The arrest has political implications because Germany has become very aroused in the past when Germans have been arrested in Iran. The arrest threatens to make Germany much more critical of Iran. No German has been jailed in Iran for several years.
Some suspect that such arrests are made by hardliners expressly to anger foreign countries and make it harder for the Islamic Republic to conduct normal relations with them.
Maryam Keralan, the daughter of 66-year-old Iranian-German dual citizen Nahid Taghavi, spoke out after her mother was detained by Iranian security forces at her home in Tehran October 16. The daughter said she has no information on her mother’s fate.
“No sign of life from my mother for seven days! I demand clarification, I demand intervention, I demand her release! #FreeNahid,” Keralan, who lives in Germany, wrote on Twitter.

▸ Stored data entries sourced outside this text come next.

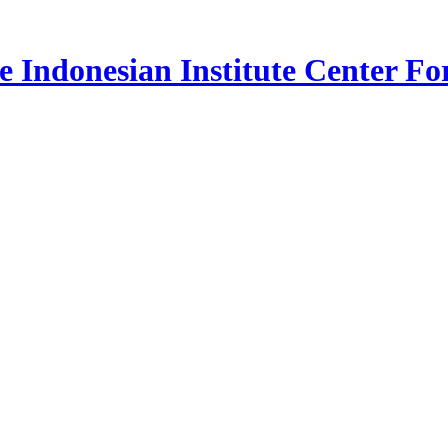
e Indonesian Institute Center Fo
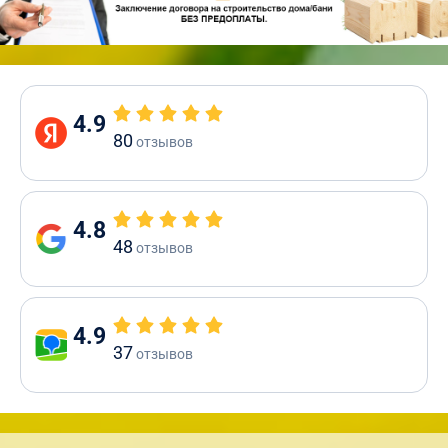
4.9
80
отзывов
4.8
48
отзывов
4.9
37
отзывов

In an interview with Radio Farda, Keralan said her uncles had gone to Evin Prison to deliver Taghavi’s medicines, but were not allowed to do so, but were told she was in solitary.

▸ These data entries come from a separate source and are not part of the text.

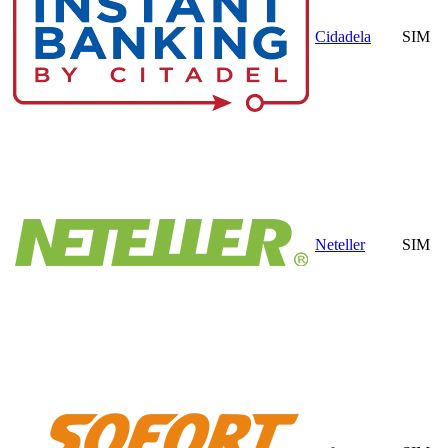
Cidadela
SIM
Neteller
SIM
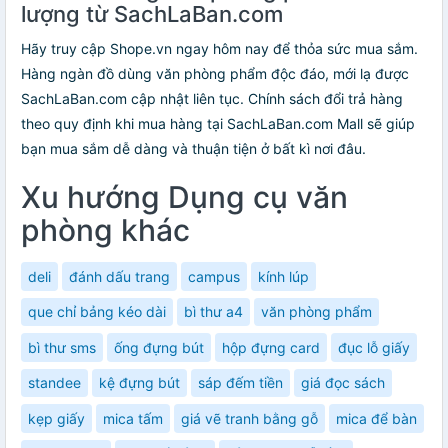
lượng từ SachLaBan.com
Hãy truy cập Shope.vn ngay hôm nay để thỏa sức mua sắm.
Hàng ngàn đồ dùng văn phòng phẩm độc đáo, mới lạ được
SachLaBan.com cập nhật liên tục. Chính sách đổi trả hàng
theo quy định khi mua hàng tại SachLaBan.com Mall sẽ giúp
bạn mua sắm dễ dàng và thuận tiện ở bất kì nơi đâu.
Xu hướng Dụng cụ văn
phòng khác
deli
đánh dấu trang
campus
kính lúp
que chỉ bảng kéo dài
bì thư a4
văn phòng phẩm
bì thư sms
ống đựng bút
hộp đựng card
đục lỗ giấy
standee
kệ đựng bút
sáp đếm tiền
giá đọc sách
kẹp giấy
mica tấm
giá vẽ tranh bằng gỗ
mica để bàn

Furthermore, the lawyer hired to defend her mother has also failed to meet his client so far, Keralan said.
Speaking to Radio Farda, Keralan asserted that her 66-year-old mother was retired and had no political background. The daughter said the family emigrated to Germany in 1984, where her mother was an architect. After retiring in 2005, she began traveling to Iran, living there about half of each year.
When Taghavi’s brothers got no answer to their telephone calls, they traveled from Shiraz to Tehran. They had a key to her apartment. When they entered, they found it turned upside down. A neighbor told them the police had taken her away.
A resident of Cologne, Germany, Taghavi was at her home in Tehran when Iranian intelligence agents stormed her residence October 16. They took away Taghavi without a warrant or charging her.
The Frankfurt-based International Society for Human Rights (ISHR) said October 23 that Taghavi is being held in solitary confinement at Evin Prison.
ISHR spokesman Martin Lessenthin said, “The Islamic Republic pursues political goals with the imprisonment of persons with dual nationalities — they are thus a political bargaining chip for the regime.”
The Human Rights Activists News Agency, HRANA, reported October 19 that Taghavi had recently undergone surgery and was suffering from high blood pressure. “The intelligence officers confiscated some of her personal effects, including her laptop, cellphone, and books, during this detention,” HRANA said.
Taghavi has lived in Cologne since 1983 and was granted German citizenship in 2003. For the past 15 years, she has commuted between Tehran and Germany without any problem.